We agree that it is not the role of the Secretary to determine whether particular United States workers are qualified for the job. Since denial of certification based upon evidence which was challenged and shown not to be reliable has been held to constitute an abuse of discretion, e.g., Stenographic Machines, Inc. v. Regional Administrator, 577 F.2d 521 (7th Cir. 1978), reliance solely upon the ex parte, self serving statements of two job applicants might indeed be an arbitrary and capricious basis for denying labor certification.

But certification in the instant case was not denied because of the telephone contact with the two applicants. Rather, the employer failed to comply with the Secretary's regulations concerning its reasons for not hiring United States applicants, 20 C.F.R. § 656.21(b)(7) and (j)(1).*fn8 These regulations require, inter alia, that the employer explain with specificity the lawful job-related reasons for not hiring each United States worker interviewed for the job.

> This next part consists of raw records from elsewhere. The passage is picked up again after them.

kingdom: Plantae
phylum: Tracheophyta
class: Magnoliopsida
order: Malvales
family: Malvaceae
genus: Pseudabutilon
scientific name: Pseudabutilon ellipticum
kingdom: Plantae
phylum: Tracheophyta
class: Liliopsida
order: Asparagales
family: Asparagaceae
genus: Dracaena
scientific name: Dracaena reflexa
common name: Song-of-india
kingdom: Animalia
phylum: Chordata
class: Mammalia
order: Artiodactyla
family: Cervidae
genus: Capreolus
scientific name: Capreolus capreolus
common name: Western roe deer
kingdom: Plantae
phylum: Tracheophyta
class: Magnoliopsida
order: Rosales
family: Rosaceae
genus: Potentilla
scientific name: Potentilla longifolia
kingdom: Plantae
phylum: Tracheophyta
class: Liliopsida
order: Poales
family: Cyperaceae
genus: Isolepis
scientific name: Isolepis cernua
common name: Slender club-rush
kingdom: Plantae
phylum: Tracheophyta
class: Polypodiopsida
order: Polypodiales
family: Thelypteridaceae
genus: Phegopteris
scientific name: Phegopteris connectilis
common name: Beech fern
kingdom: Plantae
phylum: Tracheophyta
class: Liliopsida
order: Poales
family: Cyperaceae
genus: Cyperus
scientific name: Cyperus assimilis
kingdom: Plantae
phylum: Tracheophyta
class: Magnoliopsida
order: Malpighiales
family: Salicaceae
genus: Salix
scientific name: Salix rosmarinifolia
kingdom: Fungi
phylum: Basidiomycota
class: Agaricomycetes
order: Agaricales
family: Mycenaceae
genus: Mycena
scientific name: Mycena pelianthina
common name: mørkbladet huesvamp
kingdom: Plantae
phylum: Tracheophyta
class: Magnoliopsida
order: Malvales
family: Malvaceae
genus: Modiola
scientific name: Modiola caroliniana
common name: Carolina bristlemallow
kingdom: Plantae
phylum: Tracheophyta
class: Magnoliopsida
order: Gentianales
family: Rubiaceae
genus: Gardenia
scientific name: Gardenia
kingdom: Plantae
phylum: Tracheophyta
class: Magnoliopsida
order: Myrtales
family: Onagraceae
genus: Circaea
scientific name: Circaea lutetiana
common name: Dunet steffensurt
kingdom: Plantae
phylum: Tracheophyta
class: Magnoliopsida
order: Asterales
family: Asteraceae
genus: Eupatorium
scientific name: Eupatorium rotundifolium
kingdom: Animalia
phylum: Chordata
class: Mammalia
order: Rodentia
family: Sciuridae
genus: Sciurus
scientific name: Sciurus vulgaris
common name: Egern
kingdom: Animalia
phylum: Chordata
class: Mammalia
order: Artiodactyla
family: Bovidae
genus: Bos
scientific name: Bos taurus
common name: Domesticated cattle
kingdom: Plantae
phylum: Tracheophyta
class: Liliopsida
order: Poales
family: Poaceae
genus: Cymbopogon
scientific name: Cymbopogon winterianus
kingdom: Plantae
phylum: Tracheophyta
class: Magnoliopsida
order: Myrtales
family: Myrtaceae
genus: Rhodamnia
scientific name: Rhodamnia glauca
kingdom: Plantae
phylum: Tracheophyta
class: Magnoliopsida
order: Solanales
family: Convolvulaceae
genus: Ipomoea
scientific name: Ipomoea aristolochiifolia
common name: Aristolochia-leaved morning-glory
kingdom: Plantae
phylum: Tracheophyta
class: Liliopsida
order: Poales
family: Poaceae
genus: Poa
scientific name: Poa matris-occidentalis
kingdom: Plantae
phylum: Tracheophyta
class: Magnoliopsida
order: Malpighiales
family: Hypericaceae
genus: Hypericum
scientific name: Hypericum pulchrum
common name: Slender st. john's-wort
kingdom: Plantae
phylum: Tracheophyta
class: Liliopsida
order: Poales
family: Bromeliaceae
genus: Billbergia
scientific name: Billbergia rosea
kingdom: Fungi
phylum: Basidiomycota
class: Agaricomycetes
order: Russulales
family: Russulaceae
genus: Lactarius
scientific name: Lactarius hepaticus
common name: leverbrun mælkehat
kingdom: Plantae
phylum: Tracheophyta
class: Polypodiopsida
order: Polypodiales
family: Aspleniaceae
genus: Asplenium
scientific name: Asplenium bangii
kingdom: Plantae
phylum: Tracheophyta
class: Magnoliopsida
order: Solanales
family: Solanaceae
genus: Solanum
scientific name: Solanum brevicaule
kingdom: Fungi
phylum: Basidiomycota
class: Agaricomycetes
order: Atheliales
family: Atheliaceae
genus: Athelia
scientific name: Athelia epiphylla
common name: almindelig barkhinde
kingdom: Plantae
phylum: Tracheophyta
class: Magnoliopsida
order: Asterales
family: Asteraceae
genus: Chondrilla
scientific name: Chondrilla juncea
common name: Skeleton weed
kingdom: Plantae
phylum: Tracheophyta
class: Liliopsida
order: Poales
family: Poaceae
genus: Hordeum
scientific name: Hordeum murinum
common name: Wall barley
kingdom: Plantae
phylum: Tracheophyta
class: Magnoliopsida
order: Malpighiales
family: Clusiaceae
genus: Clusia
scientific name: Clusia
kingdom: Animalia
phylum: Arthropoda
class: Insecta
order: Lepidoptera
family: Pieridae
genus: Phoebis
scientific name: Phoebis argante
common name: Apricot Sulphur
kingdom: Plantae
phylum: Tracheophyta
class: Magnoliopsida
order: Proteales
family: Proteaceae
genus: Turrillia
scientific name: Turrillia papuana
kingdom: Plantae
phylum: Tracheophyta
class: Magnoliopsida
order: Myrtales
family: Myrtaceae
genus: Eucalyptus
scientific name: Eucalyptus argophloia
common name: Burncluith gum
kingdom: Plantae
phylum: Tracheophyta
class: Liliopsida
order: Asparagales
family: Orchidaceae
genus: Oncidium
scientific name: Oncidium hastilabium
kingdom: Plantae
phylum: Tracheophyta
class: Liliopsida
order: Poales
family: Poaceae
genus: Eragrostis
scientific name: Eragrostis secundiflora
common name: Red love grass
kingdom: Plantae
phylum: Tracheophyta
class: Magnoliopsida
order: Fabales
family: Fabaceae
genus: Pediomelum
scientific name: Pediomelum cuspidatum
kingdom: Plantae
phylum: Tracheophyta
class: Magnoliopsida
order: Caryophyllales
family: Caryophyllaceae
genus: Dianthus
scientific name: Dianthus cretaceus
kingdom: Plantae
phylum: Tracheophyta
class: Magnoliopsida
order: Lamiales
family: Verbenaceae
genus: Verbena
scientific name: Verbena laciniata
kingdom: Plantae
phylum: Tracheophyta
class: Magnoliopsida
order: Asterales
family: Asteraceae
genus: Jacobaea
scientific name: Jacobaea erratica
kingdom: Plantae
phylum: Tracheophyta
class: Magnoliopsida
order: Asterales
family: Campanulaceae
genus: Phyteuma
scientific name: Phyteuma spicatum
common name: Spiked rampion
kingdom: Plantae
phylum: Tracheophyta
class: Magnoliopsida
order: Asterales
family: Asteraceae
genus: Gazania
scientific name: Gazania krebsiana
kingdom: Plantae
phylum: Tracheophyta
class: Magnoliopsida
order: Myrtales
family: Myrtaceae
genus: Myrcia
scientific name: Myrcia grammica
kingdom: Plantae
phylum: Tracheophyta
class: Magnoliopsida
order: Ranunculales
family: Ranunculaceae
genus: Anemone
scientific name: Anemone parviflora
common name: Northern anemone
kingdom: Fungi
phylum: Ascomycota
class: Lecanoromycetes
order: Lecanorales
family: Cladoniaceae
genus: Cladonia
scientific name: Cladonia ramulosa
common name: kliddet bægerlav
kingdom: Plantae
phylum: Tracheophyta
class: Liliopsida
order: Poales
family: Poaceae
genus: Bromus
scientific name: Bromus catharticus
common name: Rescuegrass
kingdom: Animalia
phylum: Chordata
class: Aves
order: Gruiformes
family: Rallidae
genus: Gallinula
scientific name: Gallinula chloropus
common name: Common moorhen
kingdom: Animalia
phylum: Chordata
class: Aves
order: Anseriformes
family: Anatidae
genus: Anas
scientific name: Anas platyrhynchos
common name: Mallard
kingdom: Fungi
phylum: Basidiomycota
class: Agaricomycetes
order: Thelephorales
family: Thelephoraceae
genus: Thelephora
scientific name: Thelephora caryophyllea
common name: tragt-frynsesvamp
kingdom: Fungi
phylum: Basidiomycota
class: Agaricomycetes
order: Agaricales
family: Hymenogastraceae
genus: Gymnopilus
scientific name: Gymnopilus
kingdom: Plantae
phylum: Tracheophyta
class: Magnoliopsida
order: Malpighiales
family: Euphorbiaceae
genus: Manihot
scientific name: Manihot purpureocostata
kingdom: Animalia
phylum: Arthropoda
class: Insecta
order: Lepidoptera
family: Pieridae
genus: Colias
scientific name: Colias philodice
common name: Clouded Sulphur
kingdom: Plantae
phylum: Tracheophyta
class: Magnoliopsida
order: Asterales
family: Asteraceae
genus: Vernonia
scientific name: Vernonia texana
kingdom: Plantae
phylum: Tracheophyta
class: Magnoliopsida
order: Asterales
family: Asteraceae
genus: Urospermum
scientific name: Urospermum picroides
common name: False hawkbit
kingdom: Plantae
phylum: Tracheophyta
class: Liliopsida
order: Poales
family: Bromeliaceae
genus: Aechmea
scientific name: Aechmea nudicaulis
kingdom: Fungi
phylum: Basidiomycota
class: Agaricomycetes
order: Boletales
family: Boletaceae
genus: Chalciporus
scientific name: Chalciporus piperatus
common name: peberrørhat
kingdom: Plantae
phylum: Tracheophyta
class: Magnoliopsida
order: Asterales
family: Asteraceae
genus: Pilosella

In light of these regulations, it was not arbitrary for the Secretary to deny certification based upon the fact that not every applicant's resume was legible and because the reasons for rejecting the applicants were not explained with specificity. Review of the administrative record indicates that more than one applicant was rejected "because he lacked qualifying experience." Such a statement neither explains with particularity the reasons for not hiring an applicant, nor meets the employer's burden of production pursuant to 20 C.F.R. § 656. We cannot therefore conclude that the Secretary's denial of labor certification was arbitrary or capricious.

For the foregoing reasons, Gladysz's motion for summary judgment is denied, the Secretary's motion to dismiss is denied, but his motion for summary judgment is granted.*fn9 It is so ordered.